A small yet ambitious team in Stockholm, known as Farang, has attracted significant attention by securing €1.5 million in seed funding to develop large language models (LLMs) with a fresh architectural design. The AI research lab aims to redefine how these models function compared to prevailing technologies like ChatGPT, Claude, and Gemini. Its unique method processes entire responses prior to converting them into text, akin to visualizing a painting before crafting it on canvas. This approach is set to challenge conventional word-by-word text generation, offering a potentially more efficient form of communication.
Previously, AI models have largely centered around the transformer architecture, a framework which has sustained its dominance. Although transformer models have incorporated processes to simulate “thinking” time, they fundamentally rely on sequential word predictions. The architecture proposed by Farang is a diversion from this established method, emphasizing internal reasoning mechanisms that could alleviate computational strains. Farang’s pursuit of this novel avenue has garnered support, as seen in past educational partnerships and trials on niche applications.
What Distinguishes Farang’s Large Language Models?
The distinctiveness of Farang’s development lies in specialized applications where existing AI models exhibit inadequacies. These areas include frameworks for particular programming environments and distinct medical sectors. Currently, Farang is focusing on enhancing React programming by generating more optimized and iterative code compared to conventional LLMs. The technology’s capacity to handle certain niche fields presents a unique opportunity for development in rather unexplored areas.
Why is Data Privacy a Key Concern?
Farang’s technology permits organizations to deploy specialized AI models on their private infrastructure, which could solve multiple concerns about data privacy in fields such as healthcare and law. By enabling on-premises AI models with privacy controls, sensitive data can be managed internally, protecting proprietary information from external AI service exposure. This privacy-centric design is especially important for companies needing to ensure data sovereignty when dealing with sensitive information.
Romanus, the founder of Farang, clarifies the strategic approach, noting that the team is not building on top of existing models but innovating from scratch with a foundational architecture aiming initially at specific domains. He articulates the strategic advantage, saying,
We’re not building another application layer on top of existing models. We’ve developed a completely new foundational architecture that enables us to create specialised AI assistants that outperform current solutions in specific domains like programming and medicine, while using twenty-five times less computational resources.
His vision extends to having companies operate these AI systems integrated with their own infrastructure to ensure complete privacy and control.

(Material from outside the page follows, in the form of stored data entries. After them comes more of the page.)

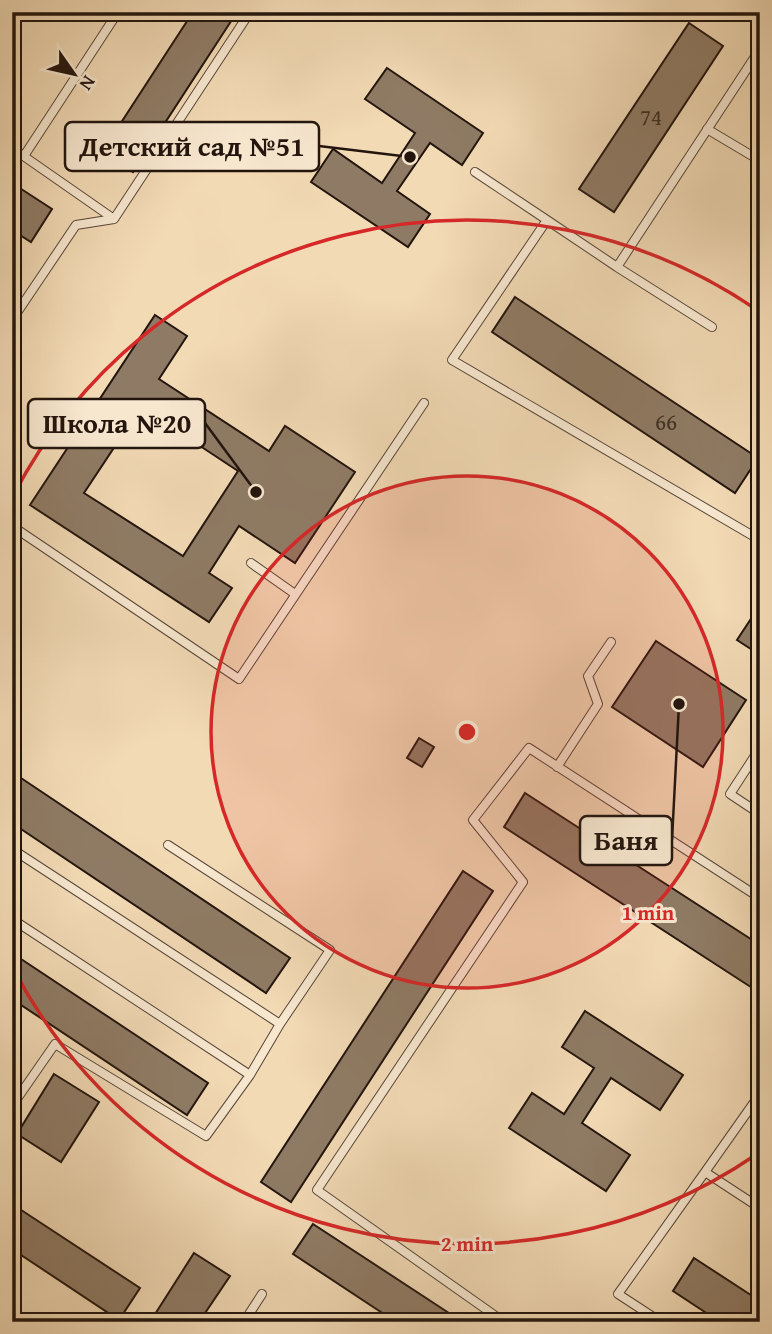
<svg xmlns="http://www.w3.org/2000/svg" width="772" height="1334" viewBox="0 0 772 1334" font-family="'Gentium Book Plus',serif">
	<rect width="100%" height="100%" fill="#f2dab5"/>
	<filter id="stains"><feTurbulence type="fractalNoise" baseFrequency=".00286" numOctaves="4"/><feColorMatrix values="0 0 0 0 .2 0 0 0 0 .09 0 0 0 0 .02 0 0 0 .5 -.17"/></filter>
	<radialGradient id="worn" r=".72"><stop offset=".6" stop-color="#630" stop-opacity="0"/><stop offset="1" stop-color="#630" stop-opacity=".3"/></radialGradient>
	<path fill="#8f7b65" stroke="#23150e" stroke-width="2" fill-rule="evenodd" d="M193 12H237L133 172 102 152Z
		M689 23 723 46 614 212 579 189Z
		M387 68 483 133 462 165 430 143 397 191 430 214 408 247 311 182 333 149 382 183 415 133 365 99Z
		M12 183 52 209 31 242 12 230Z
		M515 297 758 458 735 493 492 332Z
		M155 315 187 336 159 379 269 451 285 426 355 472 295 563 239 526 209 573 232 588 209 622 30 505ZM141 407 238 471 183 556 84 493Z
		M760 605V655L737 640Z
		M656 641 746 700 703 767 612 707Z
		M419 738 434 747 422 767 407 758Z
		M15 774 290 958 266 993 12 823V778Z
		M525 793 760 945V993L504 827Z
		M463 871 493 891 291 1202 261 1182Z
		M12 953 208 1083 187 1115 12 999Z
		M585 1011 683 1075 660 1110 611 1078 582 1123 630 1155 606 1191 509 1128 532 1093 564 1114 594 1068 562 1047Z
		M54 1074 99 1102 61 1162 17 1134Z
		M12 1204 140 1288 119 1320 12 1249Z
		M313 1224 455 1317 452 1322H396L293 1254Z
		M194 1253 230 1276 199 1322H150Z
		M694 1258 760 1301V1322H720L673 1291Z"/>
	<g fill="none" stroke-linecap="round" stroke-linejoin="round">
		<g stroke="#574638" stroke-width="10">
			<path id="service" d="M760 49 617 267 547 220 452 360 760 540
				M707 129 754 157 760 148
				M12 148 114 219
				M24 156 118 12
				M475 172 547 220
				M617 267 712 327
				M12 320 76 225 114 219 250 12
				M12 526 239 679 424 403
				M251 563 295 594
				M760 748 730 794 760 814
				M557 767 598 704 588 676 611 642
				M168 845 330 950 280 1024
				M12 849 280 1024 250 1075 206 1136 55 1044 12 1106
				M12 919 250 1075
				M705 1172 760 1094
				M244 1322 262 1294
				M504 1322 317 1190 523 882 473 820 529 748 760 898
				M661 1322 618 1294 705 1172 760 1208"/>
		</g>
		<use href="#service" stroke="#f7e7cf" stroke-width="8"/>
	</g>
	<circle cx="467" cy="732" r="256" fill="#d62828" fill-opacity=".12"/>
	<g fill="none" stroke="#d62828" stroke-width="3.5">
		<circle cx="467" cy="732" r="256"/>
		<path d="M757 1154A512 512 0 0 1 13 968M13 496A512 512 0 0 1 757 310"/>
	</g>
	<g text-anchor="middle" stroke-width="6" stroke-linejoin="round" paint-order="stroke">
		<g font-size="23" fill="#3e2e24">
			<text x="651" y="125">74</text>
			<text x="666" y="430">66</text>
		</g>
	</g>
	<circle cx="467" cy="732" r="10" fill="#d62828" stroke="#f7e7cf" stroke-width="3.5"/>
	<g font-size="21" text-anchor="middle" font-weight="bold" fill="#d62828" stroke="#f7e7cf" stroke-width="6" stroke-linejoin="round" paint-order="stroke">
		<text x="648" y="920">1 min</text>
		<text x="467" y="1251">2 min</text>
	</g>
	<path fill="none" stroke="#23150e" stroke-width="2.5" d="M410 157L319 146M256 492L205 423M679 704L672 840"/>
	<g fill="#23150e" stroke="#f7e7cf" stroke-width="2.5">
		<circle cx="410" cy="157" r="7"/>
		<circle cx="256" cy="492" r="7"/>
		<circle cx="679" cy="704" r="7"/>
	</g>
	<g fill="#f7e7cf" stroke="#23150e" stroke-width="2.5">
		<rect x="65" y="122" width="254" height="49" rx="7"/>
		<rect x="28" y="399" width="177" height="49" rx="7"/>
		<rect x="580" y="816" width="92" height="49" rx="7"/>
	</g>
	<g font-size="28" text-anchor="middle" font-weight="bold" fill="#23150e">
		<text x="192" y="156">Детский сад №51</text>
		<text x="117" y="433">Школа №20</text>
		<text x="626" y="850">Баня</text>
	</g>
	<rect width="772" height="1334" fill="none" stroke="#f2dab5" stroke-width="42"/>
	<rect x="14" y="14" width="744" height="1306" fill="none" stroke="#23150e" stroke-width="3.5"/>
	<rect x="21" y="21" width="730" height="1292" fill="none" stroke="#23150e" stroke-width="2"/>
	<g transform="translate(74 74) rotate(124)" stroke="#f7e7cf" stroke-width="5" paint-order="stroke">
	<path d="M0-5L12 26L0 18L-12 26Z" fill="#23150e"/>
	<text y="-10" font-size="19" font-weight="bold" text-anchor="middle" fill="#23150e">N</text>
	</g>
	<rect width="100%" height="100%" filter="url(#stains)"/>
	<rect width="100%" height="100%" fill="url(#worn)"/>
</svg>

The round of funding, backed by prominent entities such as Voima Ventures and the Amadeus APEX Technology Fund, along with key angel investors, emphasizes the market confidence in Farang’s pathway. Voima Ventures’ Inka Mero remarked on the contribution Farang’s technology could make toward Europe’s position in the global AI spectrum.
Ion Hauer from APEX Ventures also emphasizes the potential of Farang’s new methodology, expressing a broader belief in an architectural shift in AI development. The focus now will be on scaling proof-of-concept models and investing in computational power tailored to specialized sectors like programming and medicine.
The emergence of Farang as a contender introduces a noteworthy shift in the artificial intelligence sector. By diverting from the typical transformer models, Farang presents an architectural advancement that could redefine AI efficiencies and capabilities. The intent to cater to specialized markets while ensuring privacy protection could attract clientele from sectors traditionally reluctant to deploy AI due to data sensitivity concerns. As developments unfold, observing the practical implications and improvements in real-world applications will shed light on the viability of Farang’s ambitious roadmap.